Version 1.0 came out okay, especially for the first version of a new LoRA. The style was captured perfectly, and the LoRA worked well when triggered at full strength. However, people prompted into the images sometimes came out distorted or disfigured, much like you’d see in early SD models. At first, I thought it was because there were very few people in the training dataset, but after a few experiments, I think it's likely more an artifact of training with Flux itself and may be able to be improved.
Original Flux-dev versus Flux-Dev2Pro
John Shi posted an article on Medium.com discussing some of the inherent difficulties using distilled models for Flux LoRA training. As a solution (at least partially so), the use of a fine-tuned Flux-dev model, dubbed Flux-Dev2Pro, was recommended to overcome some of the training issues. As v1 was trained on the traditional Flux-dev model, I kept the dataset and everything else the same and trained v2 on Flux-Dev2Pro. Here’s a sample of the results:
Looking at v1 and v2 side by side, you can see that the earlier distortions and disfigurements I mentioned are present in the v1 model but not so much in the v2 model. The style may be more heavily applied in v1, but v2 is far superior in every other way. I ran at least 30 image tests and found that v2 was consistently better than v1 (but not always perfect). To be sure, I trained another model featuring primarily people and got similar results. Though the original Flux-dev did just fine for most of my art style LoRAs, when people were involved, Flux-Dev2Pro was better.

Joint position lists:

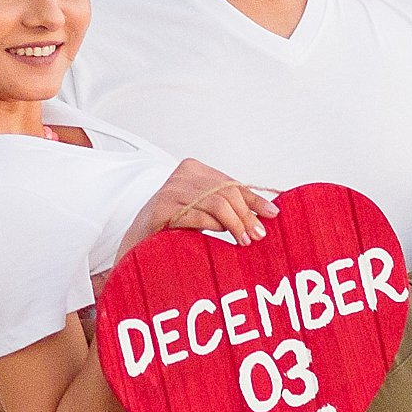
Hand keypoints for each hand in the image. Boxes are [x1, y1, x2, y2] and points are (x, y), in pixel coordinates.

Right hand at [119, 158, 279, 257]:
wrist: (139, 242)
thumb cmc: (175, 227)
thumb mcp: (205, 212)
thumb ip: (228, 207)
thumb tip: (264, 213)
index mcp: (194, 169)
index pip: (231, 183)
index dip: (254, 199)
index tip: (273, 213)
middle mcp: (182, 174)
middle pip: (226, 192)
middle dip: (246, 215)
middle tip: (258, 235)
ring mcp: (171, 189)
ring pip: (216, 203)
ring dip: (235, 223)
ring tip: (244, 240)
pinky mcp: (162, 207)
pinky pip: (197, 214)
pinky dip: (213, 226)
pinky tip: (222, 236)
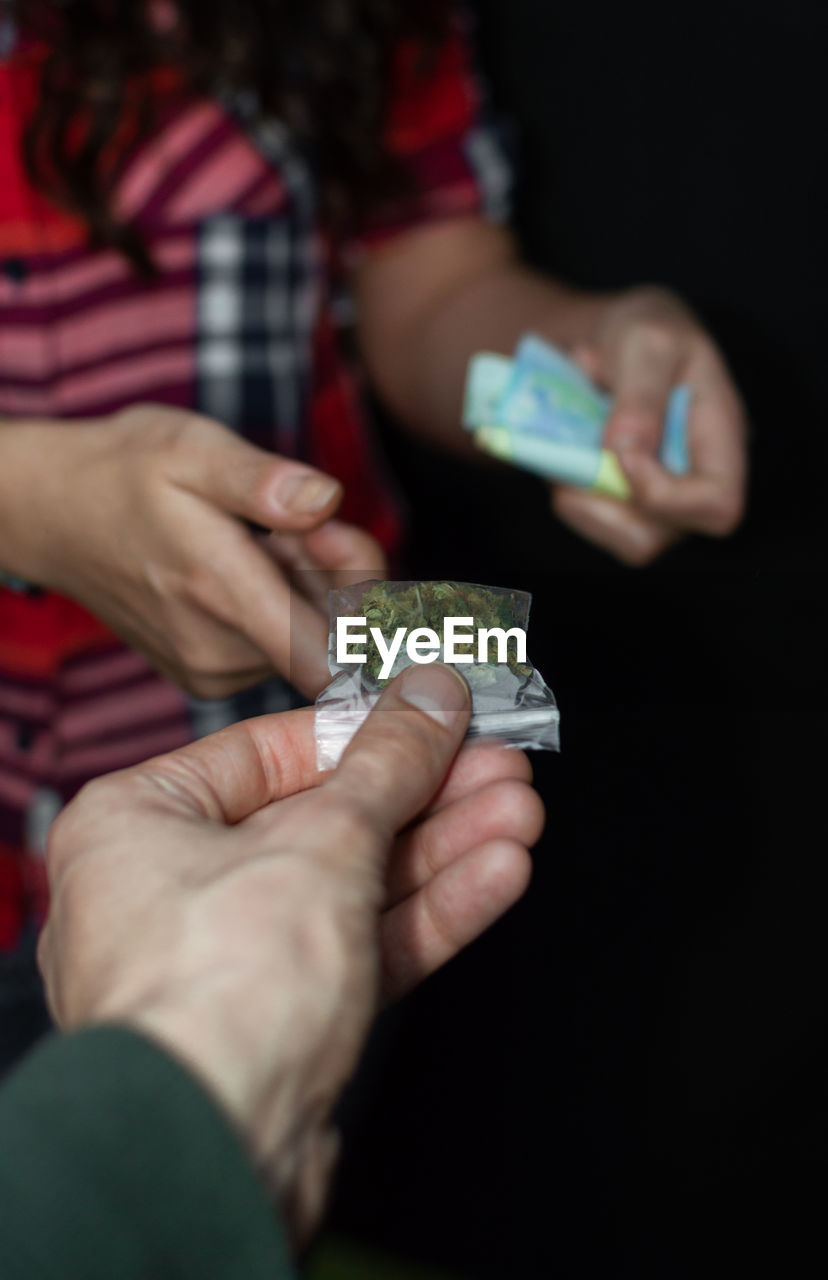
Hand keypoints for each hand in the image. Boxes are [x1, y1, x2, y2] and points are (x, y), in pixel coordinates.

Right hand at [11, 404, 384, 696]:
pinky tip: (250, 565)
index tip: (340, 539)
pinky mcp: (210, 675)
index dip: (369, 606)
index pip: (339, 656)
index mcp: (223, 595)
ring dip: (311, 587)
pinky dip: (284, 604)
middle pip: (334, 637)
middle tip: (305, 520)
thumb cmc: (127, 472)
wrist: (55, 514)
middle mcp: (221, 652)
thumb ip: (262, 481)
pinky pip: (279, 645)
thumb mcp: (193, 449)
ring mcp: (214, 670)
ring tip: (265, 537)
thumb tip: (326, 500)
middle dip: (341, 574)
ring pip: (309, 639)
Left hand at [38, 663, 542, 1245]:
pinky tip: (495, 876)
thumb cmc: (215, 991)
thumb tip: (429, 697)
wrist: (217, 1148)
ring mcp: (230, 958)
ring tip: (518, 815)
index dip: (367, 731)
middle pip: (325, 819)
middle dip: (426, 796)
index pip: (271, 750)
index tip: (436, 714)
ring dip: (442, 851)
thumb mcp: (322, 840)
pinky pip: (360, 945)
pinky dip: (427, 913)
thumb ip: (387, 763)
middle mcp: (172, 887)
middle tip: (499, 768)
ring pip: (353, 885)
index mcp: (139, 821)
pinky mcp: (282, 1018)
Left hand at [550, 287, 747, 564]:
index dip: (665, 496)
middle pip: (659, 535)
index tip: (622, 452)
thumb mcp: (646, 339)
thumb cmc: (645, 330)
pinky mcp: (625, 504)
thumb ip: (640, 393)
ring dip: (580, 496)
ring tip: (570, 445)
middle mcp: (695, 480)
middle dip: (604, 497)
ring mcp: (660, 498)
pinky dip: (569, 494)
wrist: (610, 340)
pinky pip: (594, 525)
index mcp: (720, 439)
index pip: (718, 506)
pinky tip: (567, 454)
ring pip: (622, 539)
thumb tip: (624, 450)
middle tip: (579, 447)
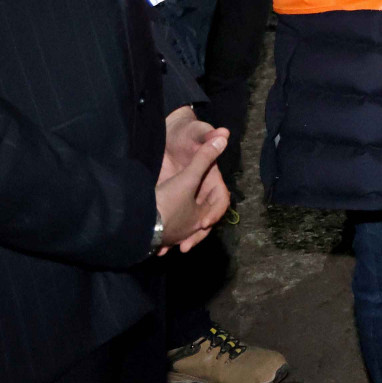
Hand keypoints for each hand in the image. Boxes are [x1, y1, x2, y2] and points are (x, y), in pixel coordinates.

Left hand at [155, 124, 228, 254]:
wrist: (166, 136)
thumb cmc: (185, 137)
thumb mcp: (195, 140)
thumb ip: (207, 142)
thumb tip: (224, 133)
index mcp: (212, 179)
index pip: (221, 200)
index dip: (215, 212)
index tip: (204, 222)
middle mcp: (202, 191)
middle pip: (206, 217)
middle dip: (197, 233)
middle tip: (186, 245)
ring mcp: (188, 198)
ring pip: (191, 224)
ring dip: (182, 238)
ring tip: (168, 249)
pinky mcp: (174, 203)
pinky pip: (175, 225)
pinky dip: (168, 237)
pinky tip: (157, 247)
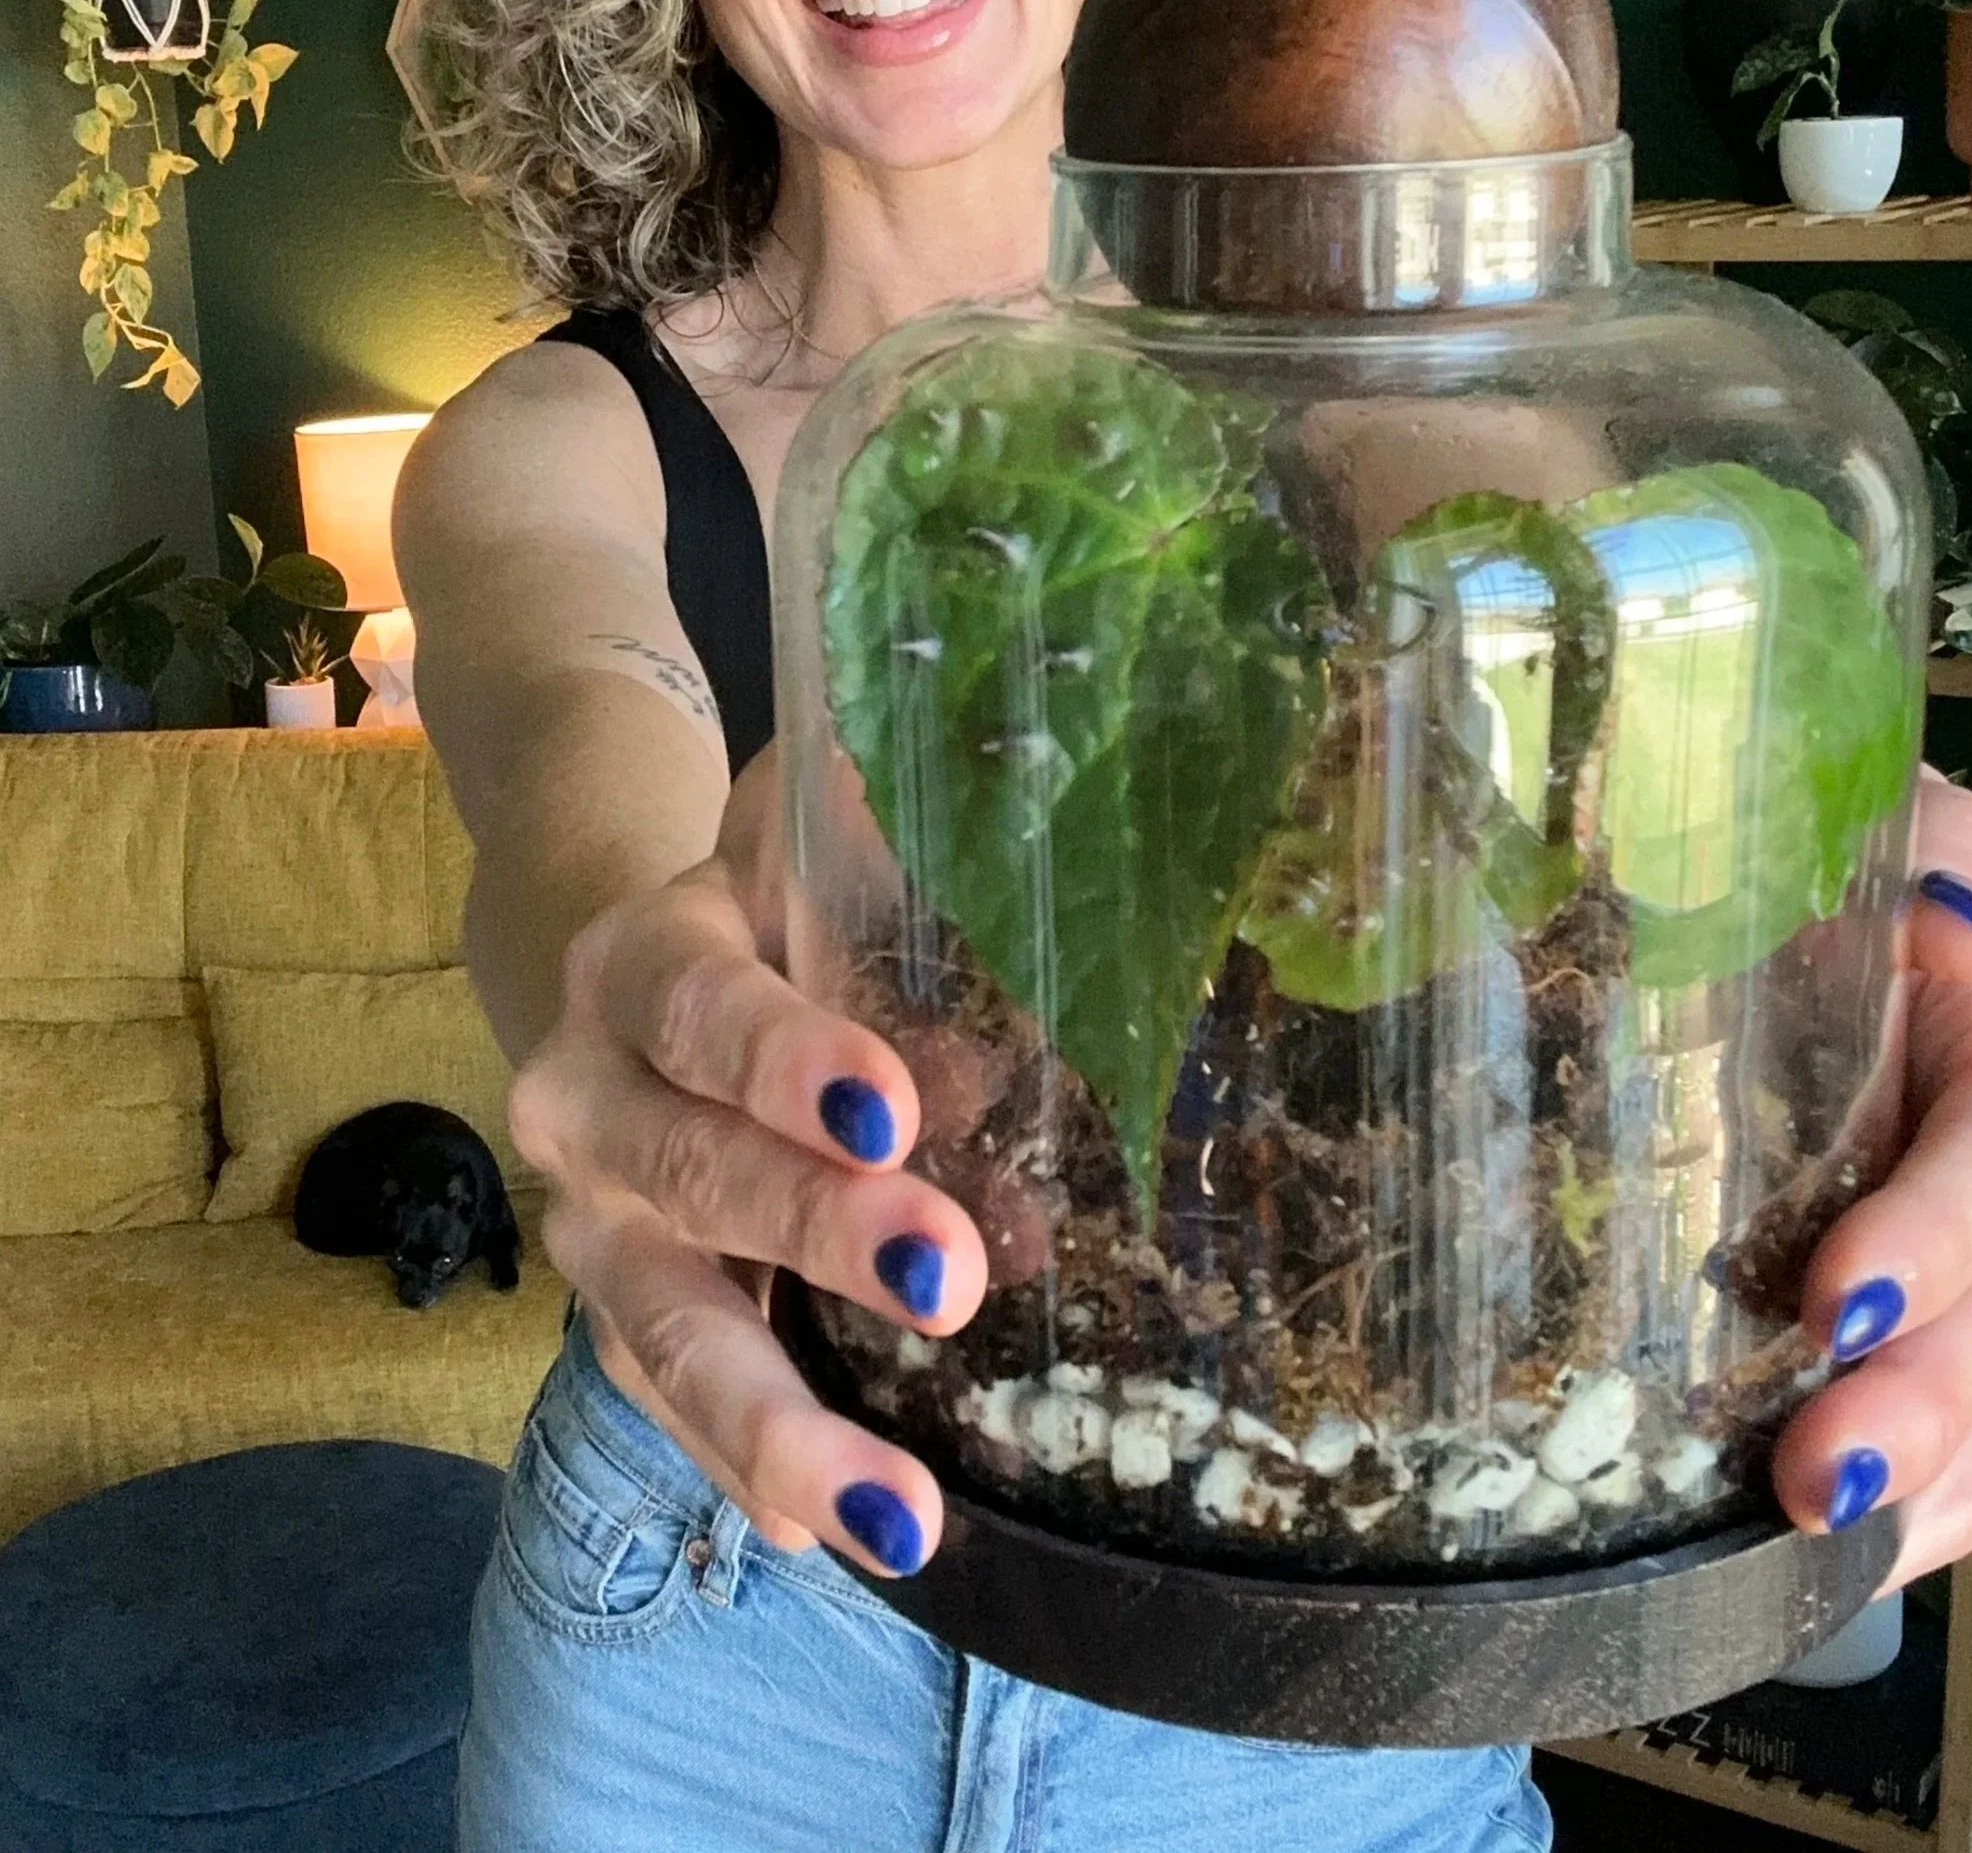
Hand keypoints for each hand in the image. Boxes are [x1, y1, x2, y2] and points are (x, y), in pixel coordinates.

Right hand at [506, 746, 988, 1576]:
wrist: (628, 979)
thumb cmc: (758, 912)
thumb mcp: (791, 846)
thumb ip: (864, 832)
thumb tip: (995, 821)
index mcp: (635, 967)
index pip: (697, 1005)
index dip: (782, 1056)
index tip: (894, 1108)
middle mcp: (587, 1101)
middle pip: (684, 1174)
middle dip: (813, 1233)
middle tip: (948, 1274)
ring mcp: (590, 1230)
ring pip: (661, 1334)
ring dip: (776, 1427)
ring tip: (899, 1517)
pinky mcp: (614, 1325)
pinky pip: (665, 1414)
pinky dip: (743, 1478)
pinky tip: (831, 1540)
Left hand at [1773, 766, 1971, 1584]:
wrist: (1844, 915)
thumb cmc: (1864, 871)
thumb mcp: (1902, 826)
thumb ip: (1926, 848)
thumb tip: (1940, 906)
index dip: (1940, 1240)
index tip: (1839, 1294)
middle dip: (1926, 1408)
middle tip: (1815, 1475)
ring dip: (1918, 1489)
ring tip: (1815, 1545)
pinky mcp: (1937, 1325)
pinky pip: (1960, 1443)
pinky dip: (1905, 1514)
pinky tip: (1831, 1560)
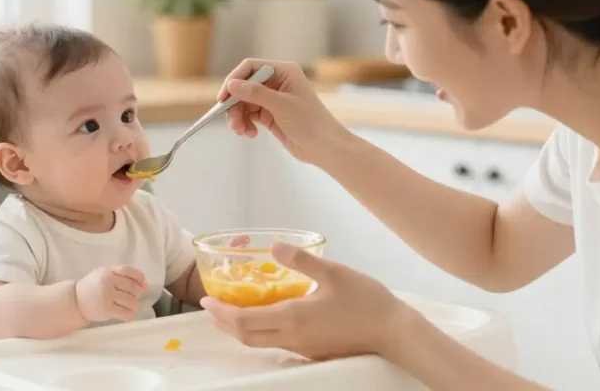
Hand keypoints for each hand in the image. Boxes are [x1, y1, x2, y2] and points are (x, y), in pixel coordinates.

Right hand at [75, 265, 146, 321]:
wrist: (74, 301)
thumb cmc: (92, 287)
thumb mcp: (104, 275)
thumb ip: (122, 276)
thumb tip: (145, 285)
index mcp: (107, 271)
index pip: (128, 271)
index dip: (139, 277)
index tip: (142, 284)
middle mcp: (107, 282)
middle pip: (132, 287)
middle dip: (138, 294)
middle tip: (134, 297)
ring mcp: (107, 296)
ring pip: (131, 301)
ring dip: (135, 305)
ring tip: (130, 306)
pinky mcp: (107, 310)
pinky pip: (126, 313)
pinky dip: (130, 314)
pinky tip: (126, 313)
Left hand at [200, 242, 410, 360]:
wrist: (393, 332)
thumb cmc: (366, 301)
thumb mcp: (334, 272)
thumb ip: (301, 260)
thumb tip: (273, 247)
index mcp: (293, 318)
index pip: (244, 320)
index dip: (221, 311)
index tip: (206, 299)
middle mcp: (293, 337)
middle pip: (245, 337)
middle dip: (223, 323)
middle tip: (211, 306)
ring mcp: (303, 347)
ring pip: (260, 343)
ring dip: (239, 329)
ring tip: (230, 310)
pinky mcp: (313, 350)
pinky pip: (276, 343)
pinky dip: (259, 331)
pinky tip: (263, 316)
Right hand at [218, 59, 349, 164]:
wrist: (325, 148)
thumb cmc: (311, 123)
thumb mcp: (282, 106)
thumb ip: (256, 94)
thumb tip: (232, 84)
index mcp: (284, 71)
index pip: (251, 67)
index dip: (234, 79)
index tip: (223, 97)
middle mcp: (277, 82)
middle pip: (244, 86)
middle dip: (235, 105)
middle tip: (233, 123)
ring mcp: (273, 99)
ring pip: (244, 103)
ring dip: (238, 117)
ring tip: (242, 132)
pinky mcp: (270, 114)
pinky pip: (249, 115)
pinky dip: (245, 124)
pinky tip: (250, 134)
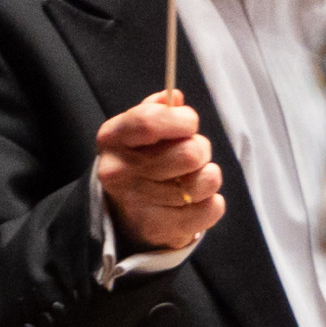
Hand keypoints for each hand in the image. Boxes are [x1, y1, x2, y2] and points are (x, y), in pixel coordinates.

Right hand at [97, 91, 224, 250]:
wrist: (125, 214)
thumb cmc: (140, 161)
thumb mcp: (138, 130)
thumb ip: (157, 110)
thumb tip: (175, 98)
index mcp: (113, 138)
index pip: (149, 122)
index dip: (182, 120)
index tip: (191, 123)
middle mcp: (119, 172)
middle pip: (188, 153)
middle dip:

_PROBLEM SET:_
[1] Copy everything from "Version 1.0 came" down to "to be improved." in the passage about LoRA training, switching "disfigured" to "misshapen".
[2] In the passage about LoRA training, which model was v2 trained on?
This data has nothing to do with the passage about LoRA training.

_ANSWERS FOR THE EXERCISE:_
[1]
Version 1.0 came out okay, especially for the first version of a new LoRA. The style was captured perfectly, and the LoRA worked well when triggered at full strength. However, people prompted into the images sometimes came out distorted or misshapen, much like you’d see in early SD models. At first, I thought it was because there were very few people in the training dataset, but after a few experiments, I think it's likely more an artifact of training with Flux itself and may be able to be improved.

[2] Flux-Dev2Pro